What the task requires
Write out the listing below again, swapping every occurrence of "perusahaan" for "organisasi" and leaving everything else as it is.

(Transcribed page contents)
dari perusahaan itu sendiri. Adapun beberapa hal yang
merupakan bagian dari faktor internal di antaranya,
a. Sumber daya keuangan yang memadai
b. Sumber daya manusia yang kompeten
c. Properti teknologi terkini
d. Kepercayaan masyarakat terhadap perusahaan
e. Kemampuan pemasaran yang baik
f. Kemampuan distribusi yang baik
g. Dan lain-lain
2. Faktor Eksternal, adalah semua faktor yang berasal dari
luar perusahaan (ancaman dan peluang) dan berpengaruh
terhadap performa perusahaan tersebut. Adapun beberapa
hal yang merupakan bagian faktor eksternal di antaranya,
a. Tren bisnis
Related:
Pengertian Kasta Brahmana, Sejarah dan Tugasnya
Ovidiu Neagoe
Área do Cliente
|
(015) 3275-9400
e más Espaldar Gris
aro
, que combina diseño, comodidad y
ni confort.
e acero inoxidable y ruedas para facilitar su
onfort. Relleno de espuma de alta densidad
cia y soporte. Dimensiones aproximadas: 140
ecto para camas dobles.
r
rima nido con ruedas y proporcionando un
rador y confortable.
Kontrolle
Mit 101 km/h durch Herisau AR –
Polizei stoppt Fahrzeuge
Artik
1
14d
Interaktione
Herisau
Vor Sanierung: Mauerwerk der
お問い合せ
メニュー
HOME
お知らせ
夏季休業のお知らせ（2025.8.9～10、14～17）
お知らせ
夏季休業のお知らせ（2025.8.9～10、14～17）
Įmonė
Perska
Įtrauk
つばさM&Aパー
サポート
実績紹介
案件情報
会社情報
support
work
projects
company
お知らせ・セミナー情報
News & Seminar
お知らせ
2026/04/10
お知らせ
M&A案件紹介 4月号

Result for this exercise
dari organisasi itu sendiri. Adapun beberapa hal yang
merupakan bagian dari faktor internal di antaranya,
a. Sumber daya keuangan yang memadai
b. Sumber daya manusia yang kompeten
c. Properti teknologi terkini
d. Kepercayaan masyarakat terhadap organisasi
e. Kemampuan pemasaran yang baik
f. Kemampuan distribusi yang baik
g. Dan lain-lain
2. Faktor Eksternal, adalah semua faktor yang berasal dari
luar organisasi (ancaman dan peluang) dan berpengaruh
terhadap performa organisasi tersebut. Adapun beberapa
hal yang merupakan bagian faktor eksternal di antaranya,
a. Tren bisnis
Related:
Pengertian Kasta Brahmana, Sejarah dan Tugasnya
Ovidiu Neagoe
Área do Cliente
|
(015) 3275-9400
e más Espaldar Gris
aro
, que combina diseño, comodidad y
ni confort.
e acero inoxidable y ruedas para facilitar su
onfort. Relleno de espuma de alta densidad
cia y soporte. Dimensiones aproximadas: 140
ecto para camas dobles.
r
rima nido con ruedas y proporcionando un
rador y confortable.
Kontrolle
Mit 101 km/h durch Herisau AR –
Polizei stoppt Fahrzeuge
Artik
1
14d
Interaktione
Herisau
Vor Sanierung: Mauerwerk der
お問い合せ
メニュー
HOME
お知らせ
夏季休業のお知らせ（2025.8.9～10、14～17）
お知らせ
夏季休業のお知らせ（2025.8.9～10、14～17）
Įmonė
Perska
Įtrauk
つばさM&Aパー
サポート
実績紹介
案件情報
会社情報
support
work
projects
company
お知らせ・セミナー情報
News & Seminar
お知らせ
2026/04/10
お知らせ
M&A案件紹介 4月号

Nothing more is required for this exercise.